*WORK TO BE COMPLETED:* Scan the entries below. Return every line that includes "CAMERA".

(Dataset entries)
=-=-=-=-=
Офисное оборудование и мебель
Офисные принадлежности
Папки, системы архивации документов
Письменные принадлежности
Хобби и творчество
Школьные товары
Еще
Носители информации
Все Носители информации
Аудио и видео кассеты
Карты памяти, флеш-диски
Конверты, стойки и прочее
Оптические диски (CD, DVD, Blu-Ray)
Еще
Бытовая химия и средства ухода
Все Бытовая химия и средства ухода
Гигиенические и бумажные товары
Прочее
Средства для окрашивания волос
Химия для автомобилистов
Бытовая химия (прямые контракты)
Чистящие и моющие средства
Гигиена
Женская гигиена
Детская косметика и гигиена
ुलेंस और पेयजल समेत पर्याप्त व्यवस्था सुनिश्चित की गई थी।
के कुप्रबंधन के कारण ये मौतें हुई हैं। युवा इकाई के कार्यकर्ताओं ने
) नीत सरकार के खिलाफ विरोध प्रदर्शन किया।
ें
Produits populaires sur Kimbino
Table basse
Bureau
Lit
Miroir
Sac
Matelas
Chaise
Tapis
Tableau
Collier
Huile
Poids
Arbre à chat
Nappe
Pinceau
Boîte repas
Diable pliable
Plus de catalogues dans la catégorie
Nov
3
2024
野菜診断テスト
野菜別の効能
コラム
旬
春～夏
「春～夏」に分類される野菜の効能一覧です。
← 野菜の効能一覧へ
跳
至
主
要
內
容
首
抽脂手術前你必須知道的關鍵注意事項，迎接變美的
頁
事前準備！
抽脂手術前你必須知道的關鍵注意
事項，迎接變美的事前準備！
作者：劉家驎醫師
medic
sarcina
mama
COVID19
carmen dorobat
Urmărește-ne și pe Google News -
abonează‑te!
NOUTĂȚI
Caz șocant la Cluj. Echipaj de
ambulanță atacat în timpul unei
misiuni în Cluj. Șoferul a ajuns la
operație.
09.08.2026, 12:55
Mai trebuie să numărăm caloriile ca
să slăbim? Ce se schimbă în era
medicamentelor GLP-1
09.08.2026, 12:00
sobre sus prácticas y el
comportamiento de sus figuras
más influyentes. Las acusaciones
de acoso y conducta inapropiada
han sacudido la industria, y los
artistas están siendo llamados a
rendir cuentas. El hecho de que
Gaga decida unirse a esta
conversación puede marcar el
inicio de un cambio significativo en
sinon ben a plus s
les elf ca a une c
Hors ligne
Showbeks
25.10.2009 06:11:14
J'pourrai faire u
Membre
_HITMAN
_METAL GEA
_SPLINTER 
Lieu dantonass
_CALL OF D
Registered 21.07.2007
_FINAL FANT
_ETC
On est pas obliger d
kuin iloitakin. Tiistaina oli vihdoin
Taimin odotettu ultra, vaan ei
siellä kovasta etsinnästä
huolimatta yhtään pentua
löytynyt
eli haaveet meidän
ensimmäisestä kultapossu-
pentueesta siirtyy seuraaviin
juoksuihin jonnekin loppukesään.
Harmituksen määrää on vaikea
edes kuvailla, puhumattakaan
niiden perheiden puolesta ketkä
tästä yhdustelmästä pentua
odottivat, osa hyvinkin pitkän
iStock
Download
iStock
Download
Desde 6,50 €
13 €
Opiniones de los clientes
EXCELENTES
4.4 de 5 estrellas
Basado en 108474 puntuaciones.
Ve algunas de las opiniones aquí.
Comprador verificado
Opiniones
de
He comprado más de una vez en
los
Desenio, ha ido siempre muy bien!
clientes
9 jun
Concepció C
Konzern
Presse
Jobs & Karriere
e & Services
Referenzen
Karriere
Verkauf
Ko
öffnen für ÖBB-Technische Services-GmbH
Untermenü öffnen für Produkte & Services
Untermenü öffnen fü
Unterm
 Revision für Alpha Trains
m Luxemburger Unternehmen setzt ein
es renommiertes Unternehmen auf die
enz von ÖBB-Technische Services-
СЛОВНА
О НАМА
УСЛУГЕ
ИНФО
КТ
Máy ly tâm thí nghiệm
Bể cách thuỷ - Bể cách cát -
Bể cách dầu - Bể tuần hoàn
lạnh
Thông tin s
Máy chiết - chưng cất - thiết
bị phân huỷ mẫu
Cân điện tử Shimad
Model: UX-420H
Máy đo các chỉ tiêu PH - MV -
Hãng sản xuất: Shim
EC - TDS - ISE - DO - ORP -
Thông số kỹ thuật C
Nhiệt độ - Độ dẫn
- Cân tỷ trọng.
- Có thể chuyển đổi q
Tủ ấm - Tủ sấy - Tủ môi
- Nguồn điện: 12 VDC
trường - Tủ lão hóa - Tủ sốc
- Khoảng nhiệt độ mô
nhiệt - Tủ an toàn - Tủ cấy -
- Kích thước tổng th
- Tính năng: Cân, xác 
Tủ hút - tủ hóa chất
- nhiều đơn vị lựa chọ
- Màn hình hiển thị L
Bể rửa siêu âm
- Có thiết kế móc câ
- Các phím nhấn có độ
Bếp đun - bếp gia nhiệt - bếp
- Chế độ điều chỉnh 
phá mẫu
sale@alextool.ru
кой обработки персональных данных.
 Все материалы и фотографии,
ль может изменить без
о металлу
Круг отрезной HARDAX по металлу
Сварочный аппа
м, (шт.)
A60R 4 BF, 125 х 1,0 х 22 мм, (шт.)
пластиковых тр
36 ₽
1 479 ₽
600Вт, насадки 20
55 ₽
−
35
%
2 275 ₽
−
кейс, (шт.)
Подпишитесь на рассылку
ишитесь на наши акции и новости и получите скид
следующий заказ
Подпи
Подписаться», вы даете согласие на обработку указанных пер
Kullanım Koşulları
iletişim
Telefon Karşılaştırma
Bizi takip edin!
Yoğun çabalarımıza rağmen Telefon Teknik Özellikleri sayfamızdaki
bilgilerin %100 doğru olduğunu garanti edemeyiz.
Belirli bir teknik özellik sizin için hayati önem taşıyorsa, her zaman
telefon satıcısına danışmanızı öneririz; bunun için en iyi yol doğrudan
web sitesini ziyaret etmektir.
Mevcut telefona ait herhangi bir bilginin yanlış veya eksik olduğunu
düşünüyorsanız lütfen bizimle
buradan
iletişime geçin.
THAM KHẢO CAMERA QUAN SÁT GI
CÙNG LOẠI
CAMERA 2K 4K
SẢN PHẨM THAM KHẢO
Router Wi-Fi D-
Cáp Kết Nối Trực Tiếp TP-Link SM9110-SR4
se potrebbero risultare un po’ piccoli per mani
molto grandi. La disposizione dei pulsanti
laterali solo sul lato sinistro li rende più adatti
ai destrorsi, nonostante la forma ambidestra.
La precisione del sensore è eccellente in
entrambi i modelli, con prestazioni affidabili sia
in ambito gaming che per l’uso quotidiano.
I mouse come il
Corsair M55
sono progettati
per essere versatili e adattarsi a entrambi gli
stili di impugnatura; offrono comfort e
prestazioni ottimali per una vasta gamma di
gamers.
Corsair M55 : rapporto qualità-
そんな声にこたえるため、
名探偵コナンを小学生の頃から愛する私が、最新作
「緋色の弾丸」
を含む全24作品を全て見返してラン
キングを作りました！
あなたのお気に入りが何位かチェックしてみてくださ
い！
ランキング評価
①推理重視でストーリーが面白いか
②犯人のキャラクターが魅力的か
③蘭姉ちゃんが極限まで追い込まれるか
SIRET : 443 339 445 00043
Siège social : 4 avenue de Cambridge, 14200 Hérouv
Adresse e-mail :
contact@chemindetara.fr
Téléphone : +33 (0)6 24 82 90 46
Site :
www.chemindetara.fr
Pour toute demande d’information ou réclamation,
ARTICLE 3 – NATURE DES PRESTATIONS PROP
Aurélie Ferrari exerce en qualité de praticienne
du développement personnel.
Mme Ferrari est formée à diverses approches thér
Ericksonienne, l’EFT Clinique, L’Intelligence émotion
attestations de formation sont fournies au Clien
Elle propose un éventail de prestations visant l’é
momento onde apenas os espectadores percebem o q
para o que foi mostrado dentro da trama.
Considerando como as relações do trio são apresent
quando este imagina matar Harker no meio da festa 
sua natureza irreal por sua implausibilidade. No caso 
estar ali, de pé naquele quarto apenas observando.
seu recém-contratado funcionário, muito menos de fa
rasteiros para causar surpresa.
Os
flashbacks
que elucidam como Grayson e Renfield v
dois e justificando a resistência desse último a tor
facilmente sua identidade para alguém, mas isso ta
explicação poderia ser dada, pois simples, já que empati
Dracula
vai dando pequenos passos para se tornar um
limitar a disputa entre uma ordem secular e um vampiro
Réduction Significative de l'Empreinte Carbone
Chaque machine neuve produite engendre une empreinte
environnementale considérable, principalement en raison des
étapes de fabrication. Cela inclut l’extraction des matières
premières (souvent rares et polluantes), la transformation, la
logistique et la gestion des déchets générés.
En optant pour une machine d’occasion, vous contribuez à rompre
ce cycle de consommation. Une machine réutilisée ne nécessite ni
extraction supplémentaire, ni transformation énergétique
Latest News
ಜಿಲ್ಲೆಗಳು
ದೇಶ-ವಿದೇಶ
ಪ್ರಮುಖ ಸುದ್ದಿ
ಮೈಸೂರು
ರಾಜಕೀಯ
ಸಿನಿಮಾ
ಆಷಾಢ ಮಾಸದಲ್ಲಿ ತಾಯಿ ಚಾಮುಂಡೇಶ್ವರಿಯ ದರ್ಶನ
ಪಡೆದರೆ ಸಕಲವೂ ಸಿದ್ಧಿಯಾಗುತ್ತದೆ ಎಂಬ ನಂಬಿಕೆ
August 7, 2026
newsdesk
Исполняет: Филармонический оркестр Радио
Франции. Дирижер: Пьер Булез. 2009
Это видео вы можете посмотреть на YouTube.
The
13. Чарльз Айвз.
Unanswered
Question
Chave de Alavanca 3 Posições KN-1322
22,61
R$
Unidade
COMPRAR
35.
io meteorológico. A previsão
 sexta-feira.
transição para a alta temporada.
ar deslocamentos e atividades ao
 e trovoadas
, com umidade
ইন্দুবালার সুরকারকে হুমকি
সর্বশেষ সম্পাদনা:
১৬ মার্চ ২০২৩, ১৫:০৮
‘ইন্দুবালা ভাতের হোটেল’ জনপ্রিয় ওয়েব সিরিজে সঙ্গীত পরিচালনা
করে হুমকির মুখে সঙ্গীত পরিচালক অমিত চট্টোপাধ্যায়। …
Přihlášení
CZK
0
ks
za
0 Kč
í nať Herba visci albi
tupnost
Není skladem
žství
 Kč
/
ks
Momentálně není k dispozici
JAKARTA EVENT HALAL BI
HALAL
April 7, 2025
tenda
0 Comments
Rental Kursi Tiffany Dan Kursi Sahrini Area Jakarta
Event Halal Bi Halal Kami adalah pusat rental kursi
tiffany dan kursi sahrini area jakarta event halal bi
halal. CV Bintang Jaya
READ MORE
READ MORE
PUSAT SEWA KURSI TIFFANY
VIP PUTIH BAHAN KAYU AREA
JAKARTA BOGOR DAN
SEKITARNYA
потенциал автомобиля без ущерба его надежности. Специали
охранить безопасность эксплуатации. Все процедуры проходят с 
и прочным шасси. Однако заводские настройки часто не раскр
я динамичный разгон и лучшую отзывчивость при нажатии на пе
=-=-=-=-=
*TASK OUTPUT:*
THAM KHẢO CAMERA QUAN SÁT GI
CAMERA 2K 4K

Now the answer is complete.